_What the exercise asks_: Extend the Jackrabbit mailing-list post on storing search indexes in the database, beginning directly after its final line.

_Excerpt provided_:
■ ■ ■ ■

You are viewing a plain text version of this content. The canonical link for it is here.
Posted to users@jackrabbit.apache.org by woolly <p....@lbs-ltd.com> on 2007/06/06 18:11:00 UTC

Storing indexes in the database

Hi all,

I currently have everything mapped to the database using the repository.xml
below. Is it possible to also store the indexes in the database? Is that a
good idea? I'd like to have a "clean" application that doesn't create files
on the file system at startup.

<?xml version="1.0"?>
<!DOCTYPE Repository PUBLIC "-//The Apache Software Foundation//DTD
Jackrabbit 1.2//EN"
                           
"http://jackrabbit.apache.org/dtd/repository-1.2.dtd">
<!-- Example Repository Configuration File -->
<Repository>
    <!--
        virtual file system where the repository stores global state
        (e.g. registered namespaces, custom node types, etc.)
    -->
    <FileSystem class="org.apache.jackrabbit.core.fs.db.OracleFileSystem">
       
       
       
       
       
       
   </FileSystem>

    <!--
        security configuration
    -->
    <Security appName="Jackrabbit">
        <!--
            access manager:
            class: FQN of class implementing the AccessManager interface
        -->
        <AccessManager
class="org.apache.jackrabbit.core.security.SimpleAccessManager">
            <!--  -->
        </AccessManager>

        <LoginModule
class="org.apache.jackrabbit.core.security.SimpleLoginModule">
           <!-- anonymous user name ('anonymous' is the default value) -->
           
           <!--
              default user name to be used instead of the anonymous user
              when no login credentials are provided (unset by default)
           -->
           <!--  -->
        </LoginModule>
    </Security>

    <!--
        location of workspaces root directory and name of default workspace
    -->
    <Workspaces rootPath="${rep.home}/workspaces"
defaultWorkspace="default"/>
    <!--
        workspace configuration template:
        used to create the initial workspace if there's no workspace yet
    -->
    <Workspace name="${wsp.name}">
        <!--
            virtual file system of the workspace:
            class: FQN of class implementing the FileSystem interface
        -->
        <FileSystem
class="org.apache.jackrabbit.core.fs.db.OracleFileSystem">
	       
	       
	       
	       
	       
	       
	   </FileSystem>
        <!--
            persistence manager of the workspace:
            class: FQN of class implementing the PersistenceManager
interface
        -->
        <PersistenceManager
class="org.apache.jackrabbit.core.persistence.db.OraclePersistenceManager">
          
	       
	       
	       
          
          
        </PersistenceManager>

        <!--
            Search index and the file system it uses.
            class: FQN of class implementing the QueryHandler interface
        -->
        <SearchIndex
class="org.apache.jackrabbit.core.query.lucene.SearchIndex">
            
        </SearchIndex>
        
    </Workspace>

    <!--
        Configures the versioning
    -->
    <Versioning rootPath="${rep.home}/version">
        <!--
            Configures the filesystem to use for versioning for the
respective
            persistence manager
        -->
        <FileSystem
class="org.apache.jackrabbit.core.fs.db.OracleFileSystem">
	       
	       
	       
	       
	       
	       
	   </FileSystem>

        <!--
            Configures the persistence manager to be used for persisting
version state.

■ ■ ■ ■

_Information supplied_:
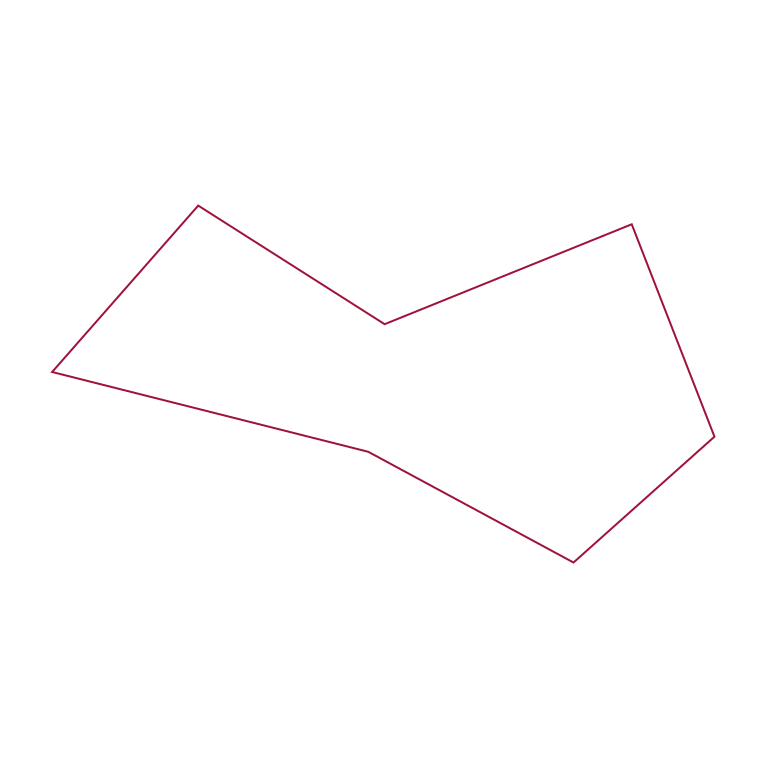 the district of Covington, Virginia, United States of America, rotated 272°
{"feature_id": "52423323B91815007109121", "entity_name": "Covington", "entity_type": "district", "adm_level": 2, "iso_a3": "USA", "parent_name": "United States of America", "parent_adm1": "Virginia", "projection": "albers", "projection_center": [-79.988, 37.781], "detail": "fine", "context": "isolated", "style": "outline", "palette": "rose", "viewbox_px": 768, "rotation_deg": 272, "n_neighbors": 0, "source": "geoboundaries", "source_scale": "gbopen_adm2", "svg_char_len": 261}
<svg xmlns="http://www.w3.org/2000/svg" viewBox="0 0 768 768"><g transform="rotate(272 384 384)"><path d="M212.2,579.6L342.9,716.1L552.3,626.0L443.8,382.5L555.8,192.1L384.4,51.9L315.7,370.6L212.2,579.6Z" fill="none" stroke="#9f1239" stroke-width="2"/></g></svg>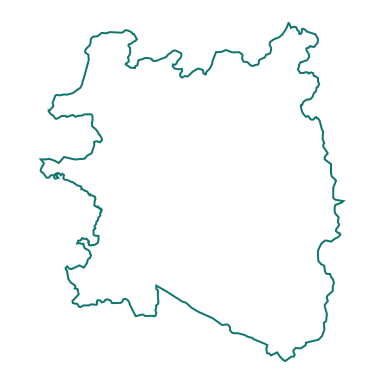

■ ■ ■ ■

_Result of the exercise_:
            Please note that the current versioning implementation is based
on
            a 'normal' persistence manager, but this could change in future
            implementations.
        -->
        <PersistenceManager
class="org.apache.jackrabbit.core.persistence.db.OraclePersistenceManager">
          
	       
	       
	       
          
          
        </PersistenceManager>
    </Versioning>

    <!--
        Search index for content that is shared repository wide
        (/jcr:system tree, contains mainly versions)
    -->
    <SearchIndex
class="org.apache.jackrabbit.core.query.lucene.SearchIndex">
        
    </SearchIndex>
</Repository>

Thanks,

Phil.
-- 
View this message in context: http://www.nabble.com/Storing-indexes-in-the-database-tf3878832.html#a10991802
Sent from the Jackrabbit - Users mailing list archive at Nabble.com.


Re: Storing indexes in the database

Posted by Jukka Zitting <ju...@gmail.com>.
Hi,

On 6/6/07, woolly <p....@lbs-ltd.com> wrote:
> I currently have everything mapped to the database using the repository.xml
> below. Is it possible to also store the indexes in the database? Is that a
> good idea?

Unfortunately it is not possible at the moment. Even though the
Jackrabbit configuration format does allow you to specify a
<FileSystem/> within the <SearchIndex/> configuration entry, the
current org.apache.jackrabbit.core.query.lucene.SearchIndex class
ignores such configuration and always uses the local file system for
storing the search index.

The main reason for always using the local file system is performance.
Jackrabbit uses Lucene as the query engine, and Lucene accesses its
segment files using a random access pattern. Typical databases do not
support efficient random access of blob values, which essentially
prevents any decent search performance with a database backend.

> I'd like to have a "clean" application that doesn't create files
> on the file system at startup.

This is a common theme we are hearing from many users, so I think it's
worth repeating and perhaps pushing also in the issue tracker.
However, whether we should actually support that "feature" is a tricky
question.

Architecturally Jackrabbit occupies the same layer as RDBMs systems. A
content repository would clearly be backend component in a typical
n-tier deployment scenario. This suggests that ideally Jackrabbit
shouldn't even be relying on any external databases, and should
instead handle all storage, both item persistence and search indexes,
locally within the specified repository home directory. This is in
fact the scenario that the original Jackrabbit persistence layer was
designed for, and interestingly we are currently seeing some advanced
development ideas that are going back to a similar design.

However, at the moment the only way to achieve proper ACID features in
Jackrabbit is to use either an embedded or a remote RDBMS for
persistence. Also we currently do not have a high-performance remoting
layer, and native Jackrabbit backup tools are still severely lacking.
All these issues make remote database persistence for all Jackrabbit
content very desirable and I can well understand why many people are
asking for this.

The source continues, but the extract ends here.